Prolog.

8.2K 413 2
                                    

"Kita akhiri saja."

Hujan deras diiringi tangisan kedua bayi itu menjadi saksi dilanggarnya ikrar suci. Janji setia bersama seumur hidup.

"Ellen, pikirkan baik-baik. Ini bukan tentang kita-"

"Tentu, ini tentu bukan tentang kita Ares, Tentu ini tentang perang bodoh mu itu."

Keheningan terjadi. Tak ada tangis dari keduanya. Jarak tak dapat memangkas hati yang terlanjur membatu.

"Tidak Ellen, ini tentang anak-anak kita. Mereka butuh kita."

"Kalau begitu mengapa kau tak bisa tinggalkan perang untuk mereka? Mengapa kau tak bisa tinggalkan perang untukku Ares?" Ellen mencengkram kerah kemeja lapangan milik Ares, memaksa Ares menatap matanya yang penuh permohonan.

"Ini untuk negara kita, Ellen."

"Tidak ada yang baik dari perang Ares." Ellen lalu bergegas membawa kopernya. Memangku kedua bayi kembar yang terus menangis menyayangkan kedua orangtuanya yang memutuskan berpisah.

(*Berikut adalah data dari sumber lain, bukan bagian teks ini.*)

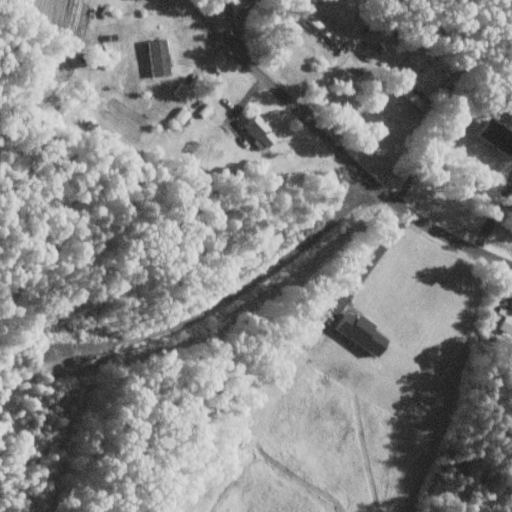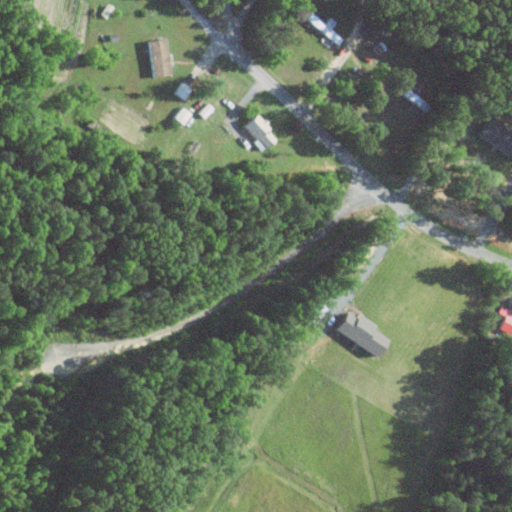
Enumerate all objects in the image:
road: (228, 16)
road: (238, 20)
road: (205, 21)
building: (321, 26)
building: (155, 57)
building: (180, 91)
building: (179, 115)
building: (256, 131)
building: (495, 136)
road: (350, 164)
road: (419, 165)
road: (494, 215)
road: (503, 262)
road: (370, 263)
road: (228, 298)
building: (506, 325)
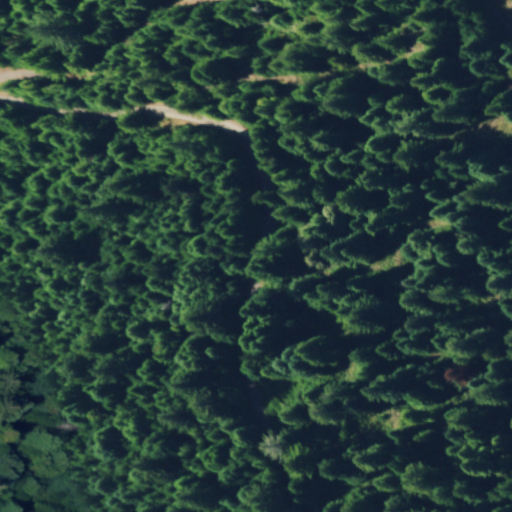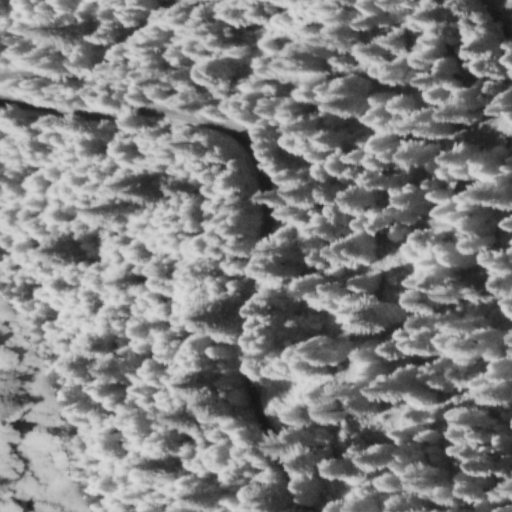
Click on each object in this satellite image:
road: (253, 205)
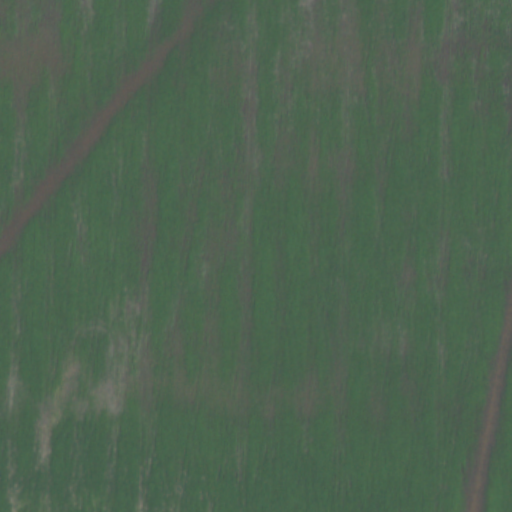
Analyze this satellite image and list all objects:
crop: (256, 256)
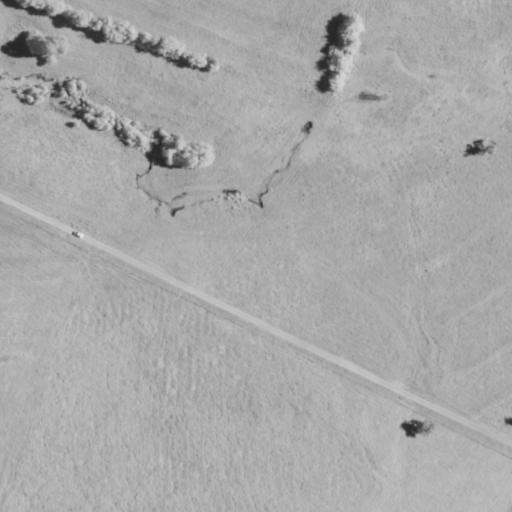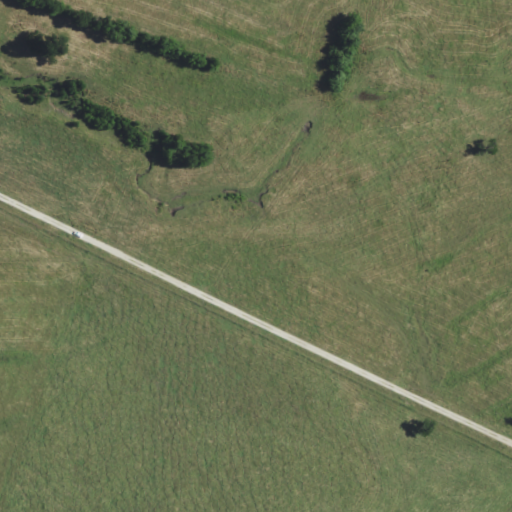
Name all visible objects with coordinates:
road: (255, 316)
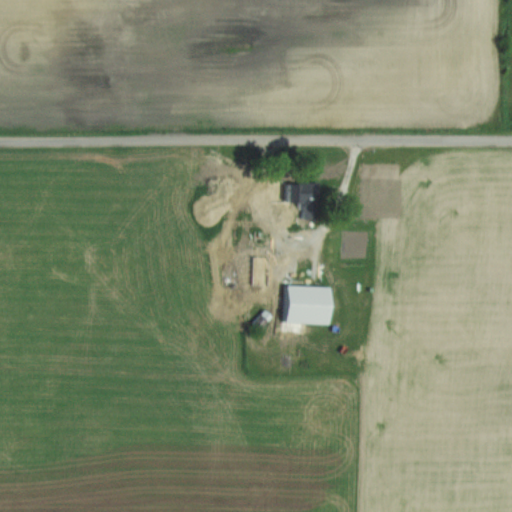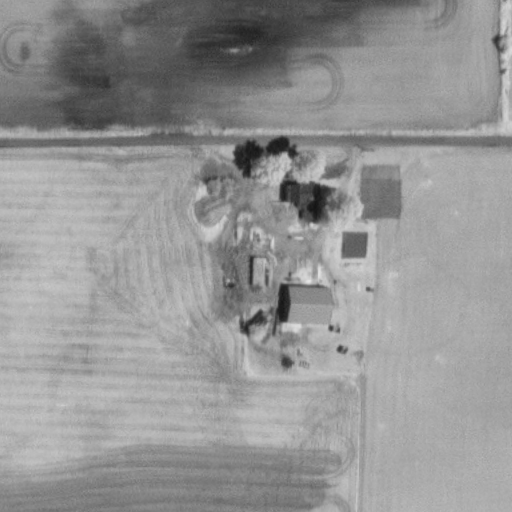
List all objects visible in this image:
road: (255, 142)
building: (309, 201)
building: (267, 275)
building: (309, 306)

"Tunggu Ellen." Ares berjalan menghadang pintu.

"Mereka juga anak-anakku. Aku berhak merawat mereka pula."

"Biar pengadilan yang memutuskan itu." Ellen menyingkirkan Ares dari pintu. Melajukan mobil ditengah derasnya hujan untuk kembali ke tempat asalnya.

Dunia saat itu senyap, tak ada yang tahu apa yang terjadi. Bahkan sidang mengurus hak anak luput dari media massa. Mereka hanya tau, model top dunia itu resmi bercerai dengan Tentara Prajurit yang baru pulang berperang.